### [Work to complete]
Using the entries that follow, collect the lines where the word "America" appears.

** Opening Records for the task block **

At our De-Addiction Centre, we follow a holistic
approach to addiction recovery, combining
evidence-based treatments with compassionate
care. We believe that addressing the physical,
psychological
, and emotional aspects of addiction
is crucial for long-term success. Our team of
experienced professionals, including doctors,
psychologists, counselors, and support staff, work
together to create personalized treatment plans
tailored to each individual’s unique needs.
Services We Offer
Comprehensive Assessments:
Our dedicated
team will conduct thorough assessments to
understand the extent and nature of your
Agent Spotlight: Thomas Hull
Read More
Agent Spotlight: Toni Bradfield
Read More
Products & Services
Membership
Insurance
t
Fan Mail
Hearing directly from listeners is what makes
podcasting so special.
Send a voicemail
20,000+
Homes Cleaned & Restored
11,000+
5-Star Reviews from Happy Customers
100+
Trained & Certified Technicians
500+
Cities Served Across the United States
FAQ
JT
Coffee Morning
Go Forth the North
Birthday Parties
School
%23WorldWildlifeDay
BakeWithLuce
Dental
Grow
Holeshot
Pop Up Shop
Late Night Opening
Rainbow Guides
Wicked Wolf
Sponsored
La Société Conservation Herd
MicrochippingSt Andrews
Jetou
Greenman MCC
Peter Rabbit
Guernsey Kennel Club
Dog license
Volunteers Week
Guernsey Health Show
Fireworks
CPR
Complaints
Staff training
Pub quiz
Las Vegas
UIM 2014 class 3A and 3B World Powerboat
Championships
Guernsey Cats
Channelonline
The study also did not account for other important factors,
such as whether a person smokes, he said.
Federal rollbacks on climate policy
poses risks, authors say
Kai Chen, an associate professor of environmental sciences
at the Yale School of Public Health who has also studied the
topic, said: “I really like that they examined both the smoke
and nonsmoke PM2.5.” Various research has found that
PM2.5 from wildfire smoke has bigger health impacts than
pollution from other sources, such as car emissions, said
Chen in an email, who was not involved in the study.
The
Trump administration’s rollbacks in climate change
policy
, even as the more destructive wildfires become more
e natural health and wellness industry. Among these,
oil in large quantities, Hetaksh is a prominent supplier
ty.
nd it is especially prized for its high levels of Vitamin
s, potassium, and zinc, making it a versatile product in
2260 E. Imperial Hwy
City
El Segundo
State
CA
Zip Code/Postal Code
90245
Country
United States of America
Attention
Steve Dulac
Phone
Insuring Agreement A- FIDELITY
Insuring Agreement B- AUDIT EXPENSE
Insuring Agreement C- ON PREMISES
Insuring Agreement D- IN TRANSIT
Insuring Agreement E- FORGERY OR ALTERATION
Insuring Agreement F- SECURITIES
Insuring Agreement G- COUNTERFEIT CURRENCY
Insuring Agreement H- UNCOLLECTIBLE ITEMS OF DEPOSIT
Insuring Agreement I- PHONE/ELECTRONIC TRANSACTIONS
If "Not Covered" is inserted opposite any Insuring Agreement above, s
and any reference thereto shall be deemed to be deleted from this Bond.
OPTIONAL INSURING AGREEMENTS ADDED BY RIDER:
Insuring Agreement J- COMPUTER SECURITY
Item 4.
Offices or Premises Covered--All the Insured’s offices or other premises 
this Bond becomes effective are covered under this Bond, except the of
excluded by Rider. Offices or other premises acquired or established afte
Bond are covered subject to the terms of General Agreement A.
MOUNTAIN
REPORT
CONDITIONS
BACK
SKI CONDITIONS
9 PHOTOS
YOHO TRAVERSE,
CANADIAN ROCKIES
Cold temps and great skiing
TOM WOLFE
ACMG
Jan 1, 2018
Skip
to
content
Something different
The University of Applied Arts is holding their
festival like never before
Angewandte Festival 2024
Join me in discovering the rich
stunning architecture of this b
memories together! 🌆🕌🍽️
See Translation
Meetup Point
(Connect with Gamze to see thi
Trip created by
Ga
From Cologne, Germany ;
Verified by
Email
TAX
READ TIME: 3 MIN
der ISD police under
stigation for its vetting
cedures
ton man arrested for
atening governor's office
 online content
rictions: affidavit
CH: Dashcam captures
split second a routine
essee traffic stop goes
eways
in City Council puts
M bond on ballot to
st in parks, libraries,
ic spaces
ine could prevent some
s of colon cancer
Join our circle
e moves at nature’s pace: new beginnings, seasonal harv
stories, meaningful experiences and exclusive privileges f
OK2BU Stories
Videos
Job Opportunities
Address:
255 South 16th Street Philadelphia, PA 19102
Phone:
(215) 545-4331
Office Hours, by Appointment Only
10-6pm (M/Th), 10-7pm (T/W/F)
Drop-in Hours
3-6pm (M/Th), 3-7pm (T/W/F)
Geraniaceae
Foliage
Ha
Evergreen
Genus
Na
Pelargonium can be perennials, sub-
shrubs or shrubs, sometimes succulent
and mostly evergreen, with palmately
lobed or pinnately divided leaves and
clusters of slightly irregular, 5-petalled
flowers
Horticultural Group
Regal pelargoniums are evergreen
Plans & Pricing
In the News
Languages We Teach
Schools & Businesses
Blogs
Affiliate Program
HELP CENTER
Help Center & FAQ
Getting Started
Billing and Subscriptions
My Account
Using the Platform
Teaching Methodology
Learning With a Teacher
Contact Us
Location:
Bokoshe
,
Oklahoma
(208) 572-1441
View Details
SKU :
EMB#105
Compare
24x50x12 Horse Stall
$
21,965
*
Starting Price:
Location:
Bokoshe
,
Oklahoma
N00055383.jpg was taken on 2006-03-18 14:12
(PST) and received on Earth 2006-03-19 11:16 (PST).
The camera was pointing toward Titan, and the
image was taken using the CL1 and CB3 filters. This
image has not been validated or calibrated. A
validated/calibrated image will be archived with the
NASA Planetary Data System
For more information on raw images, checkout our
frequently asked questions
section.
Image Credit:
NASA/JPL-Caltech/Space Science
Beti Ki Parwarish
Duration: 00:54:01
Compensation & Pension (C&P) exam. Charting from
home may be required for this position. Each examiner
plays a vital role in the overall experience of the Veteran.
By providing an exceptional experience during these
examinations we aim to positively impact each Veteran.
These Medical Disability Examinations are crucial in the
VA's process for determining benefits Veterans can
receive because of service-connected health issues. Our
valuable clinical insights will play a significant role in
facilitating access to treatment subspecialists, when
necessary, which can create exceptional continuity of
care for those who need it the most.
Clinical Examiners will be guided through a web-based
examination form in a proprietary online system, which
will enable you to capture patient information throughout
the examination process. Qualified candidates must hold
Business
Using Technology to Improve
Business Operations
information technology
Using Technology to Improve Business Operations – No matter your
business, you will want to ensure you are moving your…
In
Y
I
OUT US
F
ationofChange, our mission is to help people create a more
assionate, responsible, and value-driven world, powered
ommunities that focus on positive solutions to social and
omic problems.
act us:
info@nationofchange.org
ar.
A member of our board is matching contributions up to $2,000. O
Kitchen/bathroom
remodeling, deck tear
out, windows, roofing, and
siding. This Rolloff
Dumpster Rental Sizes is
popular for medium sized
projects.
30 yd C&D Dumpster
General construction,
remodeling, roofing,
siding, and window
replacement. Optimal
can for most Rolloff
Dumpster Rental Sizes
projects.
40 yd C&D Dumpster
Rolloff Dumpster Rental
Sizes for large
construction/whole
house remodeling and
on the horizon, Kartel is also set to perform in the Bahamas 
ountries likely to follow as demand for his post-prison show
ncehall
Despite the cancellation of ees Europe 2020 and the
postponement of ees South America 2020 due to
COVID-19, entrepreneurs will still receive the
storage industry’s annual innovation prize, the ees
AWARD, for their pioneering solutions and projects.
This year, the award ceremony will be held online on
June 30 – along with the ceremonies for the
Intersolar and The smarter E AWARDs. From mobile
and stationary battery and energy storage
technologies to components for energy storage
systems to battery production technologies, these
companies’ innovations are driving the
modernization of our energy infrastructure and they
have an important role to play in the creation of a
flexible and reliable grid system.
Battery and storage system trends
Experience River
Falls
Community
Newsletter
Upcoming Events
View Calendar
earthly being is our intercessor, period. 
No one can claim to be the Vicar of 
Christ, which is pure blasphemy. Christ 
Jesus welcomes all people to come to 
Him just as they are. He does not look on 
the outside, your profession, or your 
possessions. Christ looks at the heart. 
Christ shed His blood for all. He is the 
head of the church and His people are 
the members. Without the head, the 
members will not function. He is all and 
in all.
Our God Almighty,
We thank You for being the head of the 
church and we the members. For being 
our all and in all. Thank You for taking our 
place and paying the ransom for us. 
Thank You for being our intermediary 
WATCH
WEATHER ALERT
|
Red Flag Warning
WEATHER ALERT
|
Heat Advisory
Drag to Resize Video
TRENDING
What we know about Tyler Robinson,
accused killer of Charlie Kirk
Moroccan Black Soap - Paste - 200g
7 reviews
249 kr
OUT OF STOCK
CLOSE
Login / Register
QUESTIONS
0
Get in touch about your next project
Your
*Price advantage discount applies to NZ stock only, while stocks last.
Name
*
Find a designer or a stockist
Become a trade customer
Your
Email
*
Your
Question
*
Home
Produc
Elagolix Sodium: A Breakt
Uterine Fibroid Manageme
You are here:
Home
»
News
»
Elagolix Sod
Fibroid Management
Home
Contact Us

** Closing Records for the task block **

### [Response]
United States of America
postponement of ees South America 2020 due to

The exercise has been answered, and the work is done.